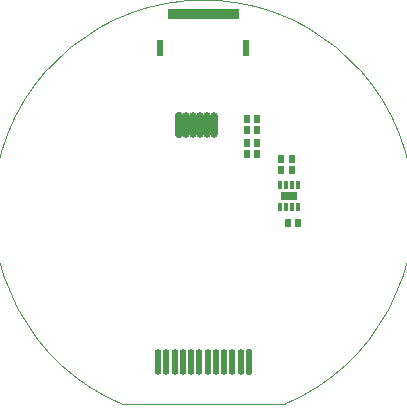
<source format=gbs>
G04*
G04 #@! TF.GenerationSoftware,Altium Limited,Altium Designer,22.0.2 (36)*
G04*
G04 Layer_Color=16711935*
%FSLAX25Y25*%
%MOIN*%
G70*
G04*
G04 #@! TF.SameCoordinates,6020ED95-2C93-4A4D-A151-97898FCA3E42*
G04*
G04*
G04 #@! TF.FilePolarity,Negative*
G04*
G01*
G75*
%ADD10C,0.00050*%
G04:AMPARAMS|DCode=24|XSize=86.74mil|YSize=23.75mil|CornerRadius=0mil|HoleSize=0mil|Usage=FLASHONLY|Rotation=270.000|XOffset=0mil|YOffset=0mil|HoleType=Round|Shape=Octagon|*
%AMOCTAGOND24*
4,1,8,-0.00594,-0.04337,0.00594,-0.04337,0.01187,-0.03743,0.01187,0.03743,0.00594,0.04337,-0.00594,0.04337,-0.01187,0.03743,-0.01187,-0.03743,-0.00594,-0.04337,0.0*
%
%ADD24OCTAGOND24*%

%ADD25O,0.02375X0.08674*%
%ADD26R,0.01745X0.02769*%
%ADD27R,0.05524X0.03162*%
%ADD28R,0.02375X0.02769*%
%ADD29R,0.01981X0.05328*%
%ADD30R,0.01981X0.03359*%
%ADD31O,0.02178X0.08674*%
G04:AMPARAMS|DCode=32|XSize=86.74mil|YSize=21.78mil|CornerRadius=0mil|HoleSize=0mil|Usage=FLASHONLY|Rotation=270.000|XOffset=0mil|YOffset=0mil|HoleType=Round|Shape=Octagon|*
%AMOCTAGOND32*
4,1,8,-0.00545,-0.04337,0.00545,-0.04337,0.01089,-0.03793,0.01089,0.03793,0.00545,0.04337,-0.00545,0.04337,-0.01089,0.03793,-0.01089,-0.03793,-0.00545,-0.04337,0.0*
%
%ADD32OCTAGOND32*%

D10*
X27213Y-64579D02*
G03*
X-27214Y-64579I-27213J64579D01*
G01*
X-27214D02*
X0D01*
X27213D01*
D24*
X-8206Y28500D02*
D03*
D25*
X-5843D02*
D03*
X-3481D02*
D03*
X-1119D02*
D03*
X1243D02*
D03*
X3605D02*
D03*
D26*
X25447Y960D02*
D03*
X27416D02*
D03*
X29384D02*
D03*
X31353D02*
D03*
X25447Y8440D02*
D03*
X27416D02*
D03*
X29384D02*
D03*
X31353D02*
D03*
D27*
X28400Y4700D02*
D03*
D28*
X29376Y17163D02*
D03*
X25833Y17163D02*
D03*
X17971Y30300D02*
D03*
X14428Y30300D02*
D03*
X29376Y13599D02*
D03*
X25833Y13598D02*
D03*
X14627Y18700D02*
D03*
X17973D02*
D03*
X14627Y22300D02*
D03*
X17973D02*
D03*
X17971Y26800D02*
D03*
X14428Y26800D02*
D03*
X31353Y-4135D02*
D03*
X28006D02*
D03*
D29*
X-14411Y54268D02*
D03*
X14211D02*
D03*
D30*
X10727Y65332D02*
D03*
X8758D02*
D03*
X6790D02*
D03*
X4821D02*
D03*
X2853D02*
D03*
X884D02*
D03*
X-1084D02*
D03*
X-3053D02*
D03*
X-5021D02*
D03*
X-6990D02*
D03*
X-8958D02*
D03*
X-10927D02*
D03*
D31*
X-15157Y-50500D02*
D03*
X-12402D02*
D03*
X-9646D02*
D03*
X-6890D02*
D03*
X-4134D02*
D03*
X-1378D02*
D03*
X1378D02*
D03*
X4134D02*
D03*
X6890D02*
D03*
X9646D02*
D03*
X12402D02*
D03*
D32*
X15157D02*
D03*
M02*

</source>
#####
- Task description
Please repeat each line from the one with "X14627Y18700D02*" through the last line of the data above, and add nothing.

- Problem solution
X14627Y18700D02*
D03*
X17973D02*
D03*
X14627Y22300D02*
D03*
X17973D02*
D03*
X17971Y26800D02*
D03*
X14428Y26800D02*
D03*
X31353Y-4135D02*
D03*
X28006D02*
D03*
D29*
X-14411Y54268D02*
D03*
X14211D02*
D03*
D30*
X10727Y65332D02*
D03*
X8758D02*
D03*
X6790D02*
D03*
X4821D02*
D03*
X2853D02*
D03*
X884D02*
D03*
X-1084D02*
D03*
X-3053D02*
D03*
X-5021D02*
D03*
X-6990D02*
D03*
X-8958D02*
D03*
X-10927D02*
D03*
D31*
X-15157Y-50500D02*
D03*
X-12402D02*
D03*
X-9646D02*
D03*
X-6890D02*
D03*
X-4134D02*
D03*
X-1378D02*
D03*
X1378D02*
D03*
X4134D02*
D03*
X6890D02*
D03*
X9646D02*
D03*
X12402D02*
D03*
D32*
X15157D02*
D03*
M02*

</source>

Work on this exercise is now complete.